The Attorney General’s Office said Uber tracked down the hackers and obtained assurances that the hackers deleted the information, but state law requires Uber to notify affected Utah residents which it failed to do until November 2017.
“We hope Uber’s case sends a message to the business community to be swift in alerting the public when consumer information is compromised,” said Francine Giani, Executive Director for the Utah Department of Commerce.

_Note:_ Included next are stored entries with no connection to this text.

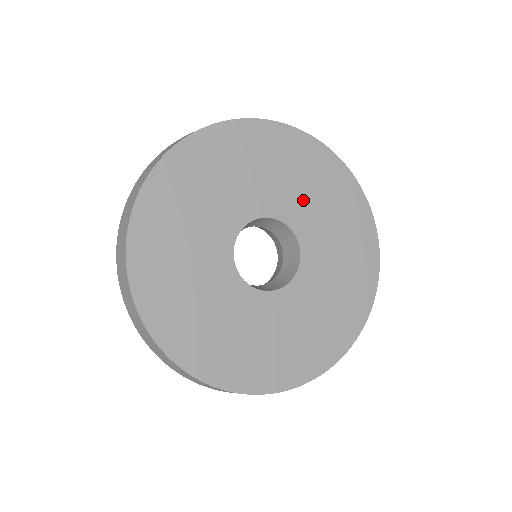
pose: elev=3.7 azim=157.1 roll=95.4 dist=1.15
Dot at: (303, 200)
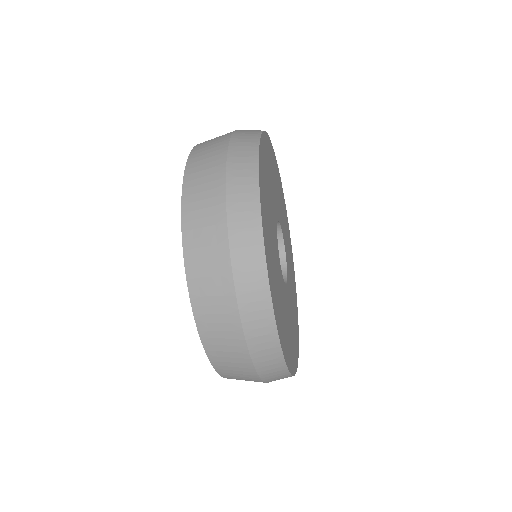
Dot at: (283, 219)
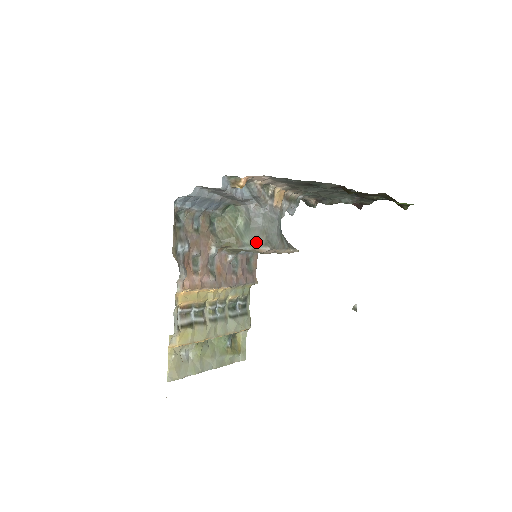
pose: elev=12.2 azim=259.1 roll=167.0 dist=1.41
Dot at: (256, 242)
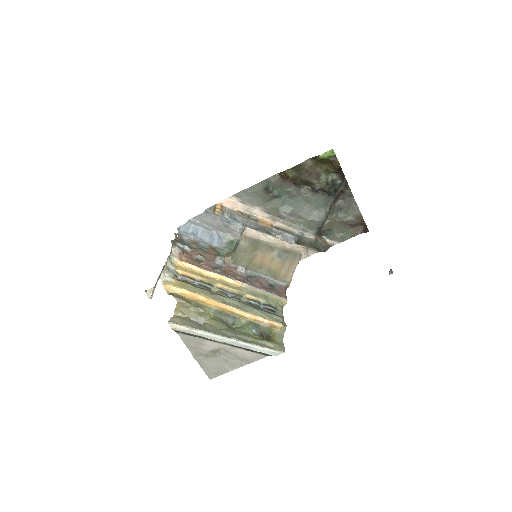
Dot at: occluded
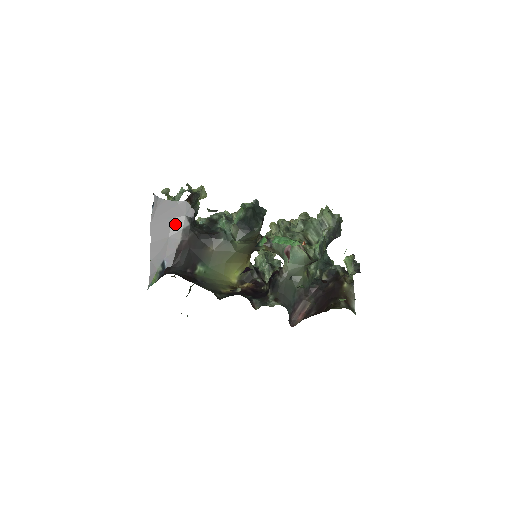
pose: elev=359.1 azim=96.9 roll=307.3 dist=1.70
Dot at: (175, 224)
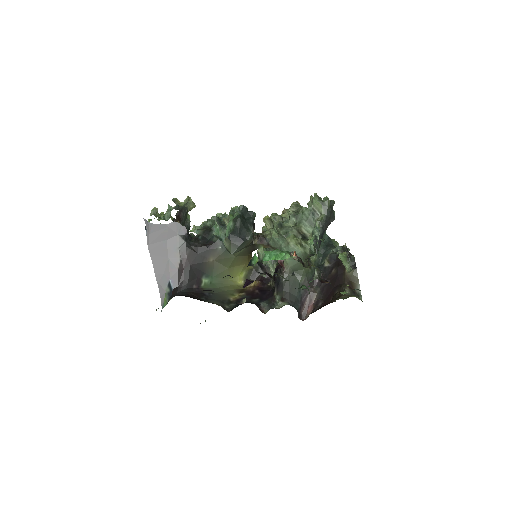
Dot at: (171, 245)
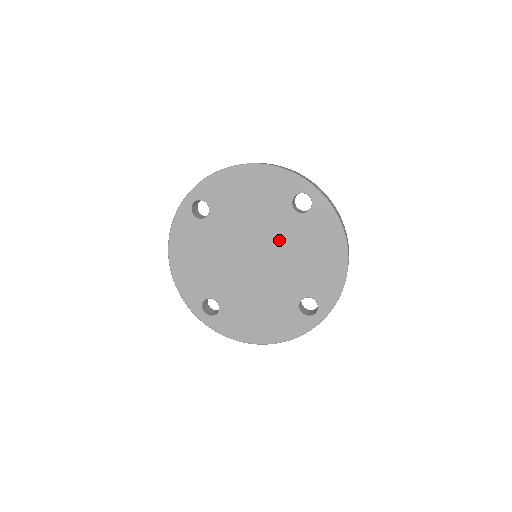
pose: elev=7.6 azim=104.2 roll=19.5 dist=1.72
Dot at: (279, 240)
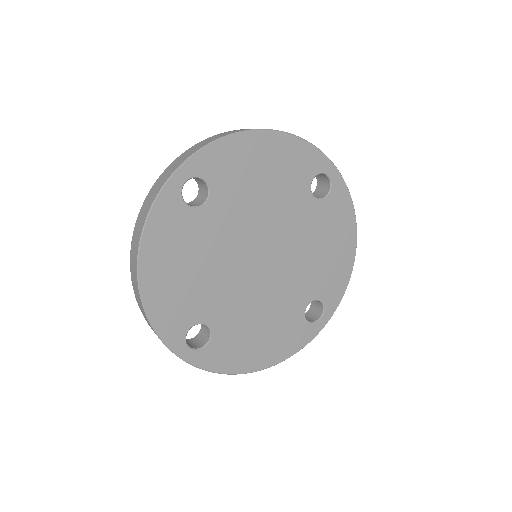
Dot at: (293, 233)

The AG’s Office said the settlement requires Uber to:
- Comply with Utah data breach and consumer protection law about Utah residents’ personal information and notifications in the event of a data breach
- Take precautions to protect any user data Uber stores on third-party platforms outside of Uber
- Use strong password policies for its employees to gain access to the Uber network;
- Develop and implement a strong data security policy for all data that Uber collects about its users, assess potential risks to the security of the data, and implement additional security measures beyond what Uber is doing to protect the data
- Hire an outside qualified party to assess Uber’s data security efforts on a regular basis and draft a report with recommended security improvements
- Develop and implement a corporate integrity program to ensure that ethics concerns brought by Uber employees about other employees will be heard.